Army psychologists noted that Braxton's mania for collecting began about this time.
Now, as Dan Gabriel's footsteps grew closer, the General picked a memory to sustain himself. This time it was the charge he'd led to rescue a trapped squad of Marines at Hue. He felt his body respond as he visualized the terrain, recalled the clash of weapons, and smelled the stench of spent ordnance and open abdominal wounds. But Gabriel's ten more years of relative youth started to show as the men neared their finish line, another red-and-white barrier laid across the road with a guard hut beside it. Discreetly disappearing into the landscaping on both flanks of the gate was a double row of electrified metal fencing crowned with concertina wire.

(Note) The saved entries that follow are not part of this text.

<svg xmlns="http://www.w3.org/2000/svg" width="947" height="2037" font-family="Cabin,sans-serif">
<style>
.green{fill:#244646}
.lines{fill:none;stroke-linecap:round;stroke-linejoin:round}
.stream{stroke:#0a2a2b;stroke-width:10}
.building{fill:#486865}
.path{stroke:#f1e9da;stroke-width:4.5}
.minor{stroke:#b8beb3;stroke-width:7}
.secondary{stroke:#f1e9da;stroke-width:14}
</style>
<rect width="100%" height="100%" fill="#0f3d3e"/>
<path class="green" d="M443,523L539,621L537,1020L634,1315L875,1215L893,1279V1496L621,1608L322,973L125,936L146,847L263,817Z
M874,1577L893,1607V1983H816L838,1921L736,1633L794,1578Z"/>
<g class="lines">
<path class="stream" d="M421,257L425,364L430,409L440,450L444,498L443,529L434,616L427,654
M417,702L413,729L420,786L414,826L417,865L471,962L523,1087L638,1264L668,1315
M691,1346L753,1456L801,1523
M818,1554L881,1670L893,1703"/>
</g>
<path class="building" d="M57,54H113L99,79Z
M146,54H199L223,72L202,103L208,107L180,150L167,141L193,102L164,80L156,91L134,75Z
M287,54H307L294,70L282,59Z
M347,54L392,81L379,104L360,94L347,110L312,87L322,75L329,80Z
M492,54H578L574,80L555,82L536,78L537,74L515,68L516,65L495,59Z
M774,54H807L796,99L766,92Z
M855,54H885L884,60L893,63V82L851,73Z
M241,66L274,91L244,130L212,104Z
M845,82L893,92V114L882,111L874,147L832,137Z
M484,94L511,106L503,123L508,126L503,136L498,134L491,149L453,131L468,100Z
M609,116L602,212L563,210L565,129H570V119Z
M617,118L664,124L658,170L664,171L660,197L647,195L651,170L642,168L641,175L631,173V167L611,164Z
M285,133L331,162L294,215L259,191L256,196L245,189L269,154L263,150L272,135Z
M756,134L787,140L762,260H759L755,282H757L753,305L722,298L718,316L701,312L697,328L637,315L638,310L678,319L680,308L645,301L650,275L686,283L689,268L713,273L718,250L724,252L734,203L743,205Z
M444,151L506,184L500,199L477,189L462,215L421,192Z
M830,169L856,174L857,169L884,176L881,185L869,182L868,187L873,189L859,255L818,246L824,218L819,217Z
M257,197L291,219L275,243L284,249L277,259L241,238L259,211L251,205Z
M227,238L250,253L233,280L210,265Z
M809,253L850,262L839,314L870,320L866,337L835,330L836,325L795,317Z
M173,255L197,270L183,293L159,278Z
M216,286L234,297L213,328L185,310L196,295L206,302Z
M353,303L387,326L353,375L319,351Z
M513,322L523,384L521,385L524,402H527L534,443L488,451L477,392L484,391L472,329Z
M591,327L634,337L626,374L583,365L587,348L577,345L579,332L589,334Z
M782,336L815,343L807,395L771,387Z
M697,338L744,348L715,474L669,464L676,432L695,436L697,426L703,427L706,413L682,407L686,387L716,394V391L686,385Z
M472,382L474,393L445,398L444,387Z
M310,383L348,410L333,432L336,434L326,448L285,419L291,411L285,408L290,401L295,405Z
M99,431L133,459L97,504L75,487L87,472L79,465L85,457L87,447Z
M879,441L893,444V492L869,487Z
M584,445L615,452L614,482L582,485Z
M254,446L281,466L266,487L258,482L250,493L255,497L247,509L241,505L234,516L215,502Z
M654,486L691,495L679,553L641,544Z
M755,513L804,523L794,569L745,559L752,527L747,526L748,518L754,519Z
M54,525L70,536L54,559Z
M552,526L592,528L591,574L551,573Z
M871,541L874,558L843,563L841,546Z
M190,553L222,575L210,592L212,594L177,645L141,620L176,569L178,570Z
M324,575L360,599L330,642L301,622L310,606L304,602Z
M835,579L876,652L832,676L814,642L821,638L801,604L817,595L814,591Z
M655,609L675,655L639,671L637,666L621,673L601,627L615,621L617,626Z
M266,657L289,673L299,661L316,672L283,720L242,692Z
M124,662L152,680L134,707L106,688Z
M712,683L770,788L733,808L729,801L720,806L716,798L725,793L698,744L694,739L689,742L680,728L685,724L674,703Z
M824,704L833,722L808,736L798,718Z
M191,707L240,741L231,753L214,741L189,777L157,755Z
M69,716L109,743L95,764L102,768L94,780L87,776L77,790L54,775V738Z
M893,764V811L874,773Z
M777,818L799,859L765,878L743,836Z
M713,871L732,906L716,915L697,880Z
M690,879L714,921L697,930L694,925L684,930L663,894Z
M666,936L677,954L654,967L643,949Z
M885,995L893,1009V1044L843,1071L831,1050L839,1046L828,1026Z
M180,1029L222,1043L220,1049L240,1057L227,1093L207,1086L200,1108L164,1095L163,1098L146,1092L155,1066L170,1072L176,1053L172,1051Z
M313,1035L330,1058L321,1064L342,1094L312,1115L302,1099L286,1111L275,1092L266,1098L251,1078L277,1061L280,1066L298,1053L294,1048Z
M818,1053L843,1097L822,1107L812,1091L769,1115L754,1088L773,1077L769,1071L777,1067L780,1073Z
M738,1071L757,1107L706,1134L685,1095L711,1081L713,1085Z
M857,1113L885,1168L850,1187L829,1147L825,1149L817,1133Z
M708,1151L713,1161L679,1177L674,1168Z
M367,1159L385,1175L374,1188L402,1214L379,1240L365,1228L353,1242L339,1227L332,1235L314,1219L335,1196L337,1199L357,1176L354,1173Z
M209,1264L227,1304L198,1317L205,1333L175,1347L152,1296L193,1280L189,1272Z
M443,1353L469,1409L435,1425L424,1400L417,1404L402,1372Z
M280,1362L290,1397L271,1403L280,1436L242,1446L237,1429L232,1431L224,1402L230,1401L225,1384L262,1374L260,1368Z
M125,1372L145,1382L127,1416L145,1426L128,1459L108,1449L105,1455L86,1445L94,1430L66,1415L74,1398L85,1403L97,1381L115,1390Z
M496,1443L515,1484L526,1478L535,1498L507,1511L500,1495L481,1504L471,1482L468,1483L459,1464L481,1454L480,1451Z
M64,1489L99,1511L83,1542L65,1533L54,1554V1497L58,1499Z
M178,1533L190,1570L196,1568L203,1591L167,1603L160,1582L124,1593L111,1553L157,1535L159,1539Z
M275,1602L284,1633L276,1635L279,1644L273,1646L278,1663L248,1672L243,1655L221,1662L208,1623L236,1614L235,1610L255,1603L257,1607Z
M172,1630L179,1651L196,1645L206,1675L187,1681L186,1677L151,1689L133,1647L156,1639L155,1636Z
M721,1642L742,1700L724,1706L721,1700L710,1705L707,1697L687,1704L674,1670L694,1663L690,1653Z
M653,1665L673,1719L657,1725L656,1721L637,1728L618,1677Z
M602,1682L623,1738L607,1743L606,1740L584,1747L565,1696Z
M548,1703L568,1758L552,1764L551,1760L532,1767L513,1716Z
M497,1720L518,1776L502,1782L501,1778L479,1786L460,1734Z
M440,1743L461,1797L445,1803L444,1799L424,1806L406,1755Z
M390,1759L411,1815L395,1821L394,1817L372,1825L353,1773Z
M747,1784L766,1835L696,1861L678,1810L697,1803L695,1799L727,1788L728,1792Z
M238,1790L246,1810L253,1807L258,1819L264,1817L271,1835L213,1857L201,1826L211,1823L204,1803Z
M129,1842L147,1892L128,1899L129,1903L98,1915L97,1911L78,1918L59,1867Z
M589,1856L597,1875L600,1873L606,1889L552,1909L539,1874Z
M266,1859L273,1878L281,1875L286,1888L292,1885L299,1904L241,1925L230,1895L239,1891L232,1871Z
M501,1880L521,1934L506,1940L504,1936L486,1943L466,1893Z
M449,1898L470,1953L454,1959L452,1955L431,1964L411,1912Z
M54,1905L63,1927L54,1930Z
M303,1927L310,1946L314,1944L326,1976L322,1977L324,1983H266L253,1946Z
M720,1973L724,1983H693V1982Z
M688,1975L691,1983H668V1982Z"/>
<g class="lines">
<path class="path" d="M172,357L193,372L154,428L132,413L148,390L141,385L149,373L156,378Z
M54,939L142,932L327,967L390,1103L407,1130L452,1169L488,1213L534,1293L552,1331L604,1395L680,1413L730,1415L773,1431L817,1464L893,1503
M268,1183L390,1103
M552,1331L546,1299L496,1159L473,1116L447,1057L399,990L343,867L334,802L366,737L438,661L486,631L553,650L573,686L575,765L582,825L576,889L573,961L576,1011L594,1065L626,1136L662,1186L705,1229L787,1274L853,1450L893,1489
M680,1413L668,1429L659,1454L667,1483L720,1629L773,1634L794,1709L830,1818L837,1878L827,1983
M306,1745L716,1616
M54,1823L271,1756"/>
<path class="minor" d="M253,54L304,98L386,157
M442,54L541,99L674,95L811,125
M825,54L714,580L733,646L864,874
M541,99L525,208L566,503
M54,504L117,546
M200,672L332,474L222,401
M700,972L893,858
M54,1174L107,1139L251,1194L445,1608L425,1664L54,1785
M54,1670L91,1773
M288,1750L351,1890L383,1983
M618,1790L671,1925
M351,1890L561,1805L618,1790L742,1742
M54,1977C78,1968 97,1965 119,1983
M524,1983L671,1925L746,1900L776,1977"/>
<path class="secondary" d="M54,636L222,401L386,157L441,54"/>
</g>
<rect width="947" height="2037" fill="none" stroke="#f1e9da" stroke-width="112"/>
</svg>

At that moment, Braxton's wireless phone vibrated on his belt. With Gabriel's footsteps pounding in his ears, Braxton ignored the phone and urged his burning quadriceps into a final burst of energy, carrying him past the finish line inches ahead of Gabriel.
Braxton broke his pace then and allowed Gabriel to shoot past him.
"You peaked a bit too late," Braxton said as he searched for the precisely sportsmanlike tone the situation demanded. He kept the gloating to himself: it offered nothing to be gained.
Gabriel fell in beside the General. "Thanks, sir."
"Soon," Braxton said as he grabbed his phone and looked at the caller ID, "you'll be beating me." He smiled as a short message scrolled across his screen. The rules he had established with her required no voice mails, no trails. "VT86D," read the short text message.
Braxton worked on suppressing the broad smile he felt within. Vanessa Thompson was dead, and along with her one more of the few remaining barriers capable of derailing his presidential run. He looked at his Rolex. "Okay, we have twenty-five minutes before your briefing."
Gabriel looked at the Swiss Army sports watch on his own wrist. The altimeter function he had selected at the bottom of the hill indicated they had climbed a little more than two hundred feet straight up since passing the gate at the bottom of the driveavay. He pressed the watch's time button, then said, "Roger that, General."
They returned salutes from the guards who buzzed them through the last set of gates, which gave on to a Tuscan courtyard filled with exquisitely tended landscaping. The entire complex, named Castello Da Vinci by wealthy financier Kincaid Carothers, had once sat atop a hill overlooking Siena and, according to painstakingly preserved historical records, had been designed in 1502 by Leonardo da Vinci as a fortified sanctuary for his patron Cesare Borgia.
Leonardo's talents as a military architect have received little attention, but he had designed fortifications and invented weapons far ahead of their time. Borgia worried there might come a time when he would need a Renaissance bunker of sorts, and naturally he turned to Leonardo for help.
Carothers, whose company once exercised hegemony over the issuance of American Treasury bonds, had the entire structure disassembled in 1936, stripped, shipped to America, and reassembled. A briefly wealthy dot-com CEO bought the villa from one of the Carothers heirs before the first Internet meltdown. Defense Therapeutics had purchased it out of bankruptcy for a song equivalent to a coda and two arias. The corporation then signed the deed over to Braxton as a bonus. Framed copies of magazine articles about Castello Da Vinci lined many of the hallways. They appeared mostly in extravagantly snotty home and architectural magazines, and some dated back to the 1930s. One even detailed how Carothers had spent lavishly to prepare the site exactly as it had existed in Tuscany, duplicating many of the tunnels and underground safe-room chambers, leading to speculation that Carothers had once feared a workers' or domestic Communist uprising.
"Okay then, let's hit the showers. You know how I hate to be late." Braxton broke into a slow jog.
Gabriel smiled faintly. The General never arrived late.